The month after he returned from India, Thabethe said “representatives of Paras [and] Estina” made a presentation to the department, in which they said they were in business together.
However, Thabethe couldn't provide investigators with any proof that this had happened.
He also couldn't provide any proof that he had done any research on dairy farming. Although he told investigators he had done some internet research, he couldn't provide the addresses of the websites he looked at.
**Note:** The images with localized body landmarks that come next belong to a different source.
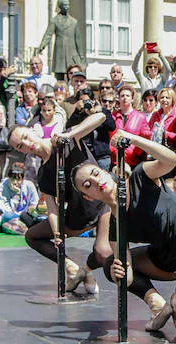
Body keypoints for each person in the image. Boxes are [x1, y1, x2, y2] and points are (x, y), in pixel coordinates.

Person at [72, 128, 176, 341]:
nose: (96, 182)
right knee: (110, 265)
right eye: (87, 184)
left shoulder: (141, 177)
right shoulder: (115, 226)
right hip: (164, 258)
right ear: (88, 197)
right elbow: (128, 275)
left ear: (106, 172)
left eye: (96, 173)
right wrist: (122, 271)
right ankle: (156, 304)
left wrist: (133, 139)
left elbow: (170, 161)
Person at [11, 113, 110, 295]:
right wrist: (58, 234)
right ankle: (72, 266)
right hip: (78, 217)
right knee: (32, 236)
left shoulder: (66, 140)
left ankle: (85, 271)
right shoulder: (43, 173)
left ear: (33, 131)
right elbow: (52, 207)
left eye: (25, 137)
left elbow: (101, 117)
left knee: (102, 254)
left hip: (103, 205)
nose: (26, 144)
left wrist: (71, 134)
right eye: (20, 145)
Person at [36, 0, 85, 79]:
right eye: (65, 5)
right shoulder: (55, 20)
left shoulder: (74, 21)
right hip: (60, 52)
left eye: (68, 5)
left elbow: (78, 39)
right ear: (60, 6)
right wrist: (42, 46)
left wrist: (81, 54)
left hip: (72, 52)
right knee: (59, 76)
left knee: (73, 73)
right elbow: (48, 34)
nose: (67, 7)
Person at [148, 88, 176, 168]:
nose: (164, 100)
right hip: (155, 152)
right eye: (162, 97)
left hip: (171, 154)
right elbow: (149, 130)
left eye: (167, 98)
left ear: (173, 100)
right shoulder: (155, 115)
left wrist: (165, 133)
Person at [0, 162, 39, 235]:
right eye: (13, 179)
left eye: (18, 179)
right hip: (10, 216)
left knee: (29, 217)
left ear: (23, 179)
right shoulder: (2, 186)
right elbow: (3, 207)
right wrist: (15, 195)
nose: (15, 182)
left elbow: (34, 203)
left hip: (25, 215)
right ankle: (20, 227)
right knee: (5, 217)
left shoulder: (29, 185)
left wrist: (19, 194)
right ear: (9, 177)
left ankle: (17, 227)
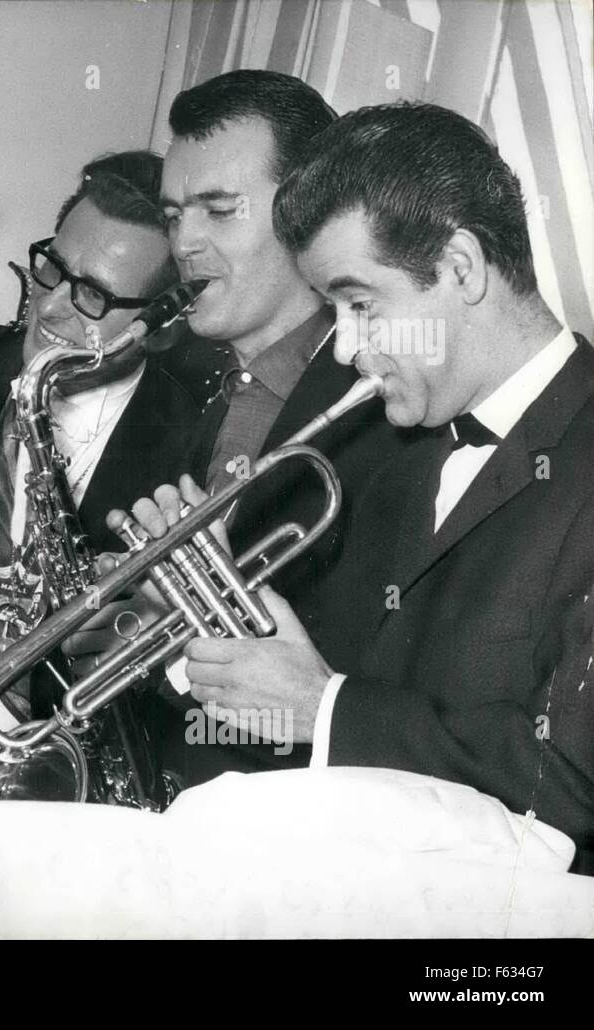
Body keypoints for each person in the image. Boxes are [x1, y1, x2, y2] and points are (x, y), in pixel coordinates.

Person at [136, 101, 593, 871]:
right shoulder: (381, 449)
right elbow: (309, 699)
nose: (345, 349)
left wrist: (325, 708)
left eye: (360, 305)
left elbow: (575, 778)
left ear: (460, 268)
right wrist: (213, 633)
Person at [70, 70, 418, 787]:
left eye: (219, 210)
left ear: (310, 212)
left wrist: (189, 623)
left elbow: (339, 687)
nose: (184, 244)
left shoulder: (382, 415)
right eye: (173, 215)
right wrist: (133, 611)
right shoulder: (218, 395)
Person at [0, 151, 219, 795]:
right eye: (53, 269)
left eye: (93, 295)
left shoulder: (198, 449)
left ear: (163, 329)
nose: (51, 308)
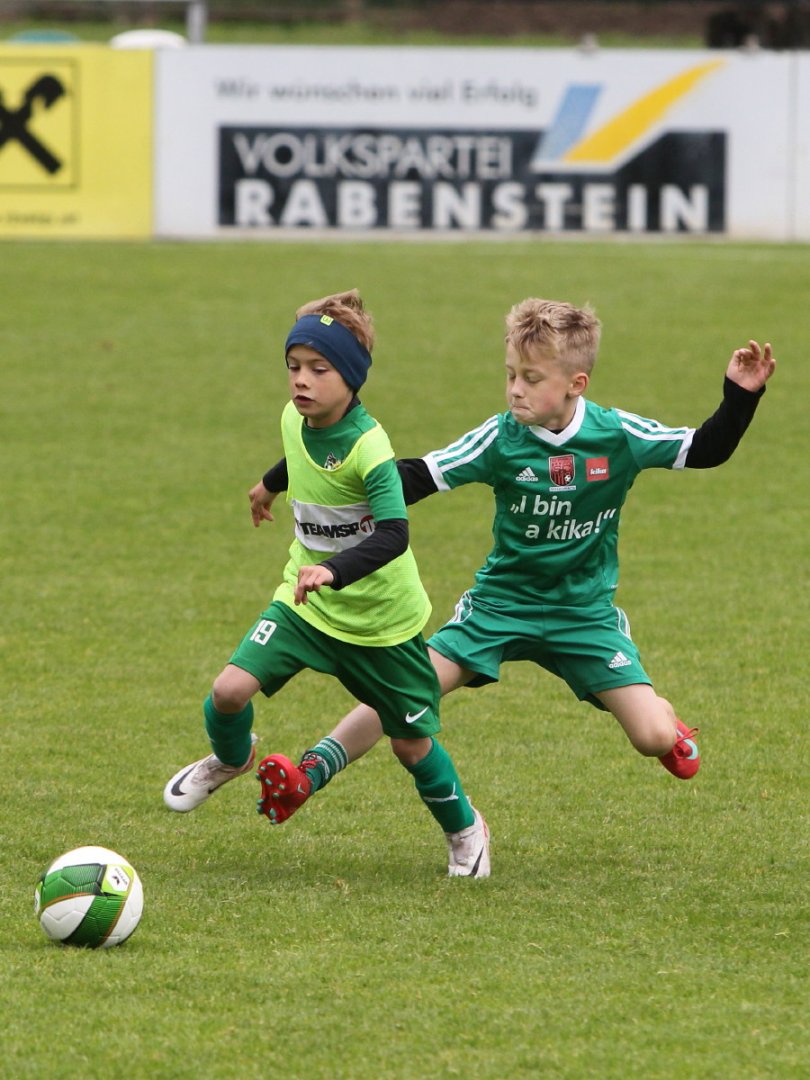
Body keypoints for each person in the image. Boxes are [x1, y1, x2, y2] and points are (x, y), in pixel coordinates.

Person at [246, 297, 776, 823]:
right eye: (510, 375)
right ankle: (310, 772)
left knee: (651, 738)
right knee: (407, 689)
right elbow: (416, 476)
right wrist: (323, 472)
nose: (516, 389)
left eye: (531, 378)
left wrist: (741, 394)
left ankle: (667, 722)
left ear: (576, 384)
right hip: (499, 605)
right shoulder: (500, 437)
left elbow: (706, 449)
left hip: (583, 614)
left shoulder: (617, 435)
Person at [163, 289, 490, 879]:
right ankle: (231, 759)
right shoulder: (294, 416)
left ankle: (465, 829)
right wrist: (269, 486)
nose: (301, 380)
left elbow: (395, 534)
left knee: (411, 746)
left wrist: (334, 569)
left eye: (319, 369)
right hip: (305, 605)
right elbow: (300, 454)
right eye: (294, 366)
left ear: (351, 378)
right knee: (229, 690)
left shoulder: (370, 447)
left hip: (381, 624)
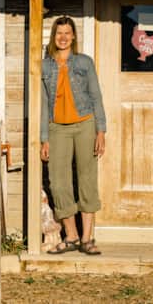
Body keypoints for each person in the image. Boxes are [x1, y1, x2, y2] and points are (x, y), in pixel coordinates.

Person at [40, 15, 106, 255]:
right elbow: (44, 103)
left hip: (85, 124)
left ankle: (88, 238)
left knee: (87, 178)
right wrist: (44, 137)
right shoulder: (45, 65)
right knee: (58, 182)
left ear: (74, 36)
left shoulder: (84, 63)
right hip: (57, 128)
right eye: (59, 33)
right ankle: (71, 236)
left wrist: (101, 130)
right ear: (53, 36)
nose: (63, 37)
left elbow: (96, 96)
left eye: (67, 33)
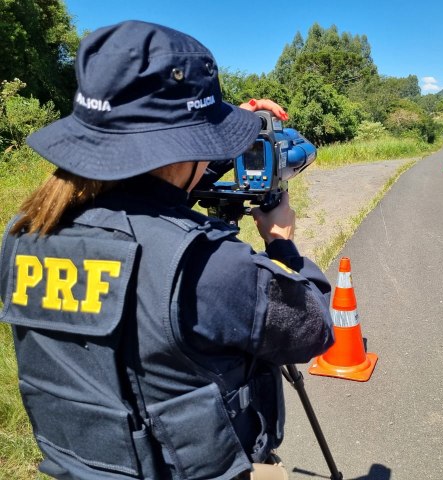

Thabethe could also not provide Treasury officials with any proof that Paras was involved in the scheme at all.
The court papers also contain business proposals drawn up by Estina, which state that the “vision and mission” of the project was to “create a large-scale, integrated, self-sustainable dairy project” to “benefit black farmers”.
Total facade
“We are committed to our values of trust, honesty and integrity as the core of our approach to business,” one of the plans read.
It also promised “aggressive marketing campaigns using celebrities and sports icons as brand ambassadors”, as well as bulk supply of milk to hospitals and schools.
In his affidavit attached to the application, financial investigator Nkosiphendule Mradla who works at the Asset Forfeiture Unit in the Free State, and who laid the original police complaint, said that payments to the Gupta companies were made in “round figures”.
“No legal business would make invoices and payments only in round figures,” he stated, adding that only “R2 425 461.28 out of a total amount of more than R220 202 652 was desribed as relating to farming activities”.
In his founding affidavit, Asset Forfeiture Unit head Knorx Molelle asked for the preservation order to be granted urgently, saying that “there is a real likelihood of the funds being moved or dissipated to offshore accounts in jurisdictions which South Africa does not have any mutual legal agreement protocols for the repatriation of the said funds, thus defeating the very purpose and objective of this application”.
“I submit the entire project was a mere facade right from the outset that was aimed at providing a veil of legitimacy to what was evidently a scheme designed to defraud and steal monies from the department.”
Estina applied for voluntary liquidation in May last year.
In its statement of affairs, it declared that it only had R10 000 worth of assets, but debts of R34 200.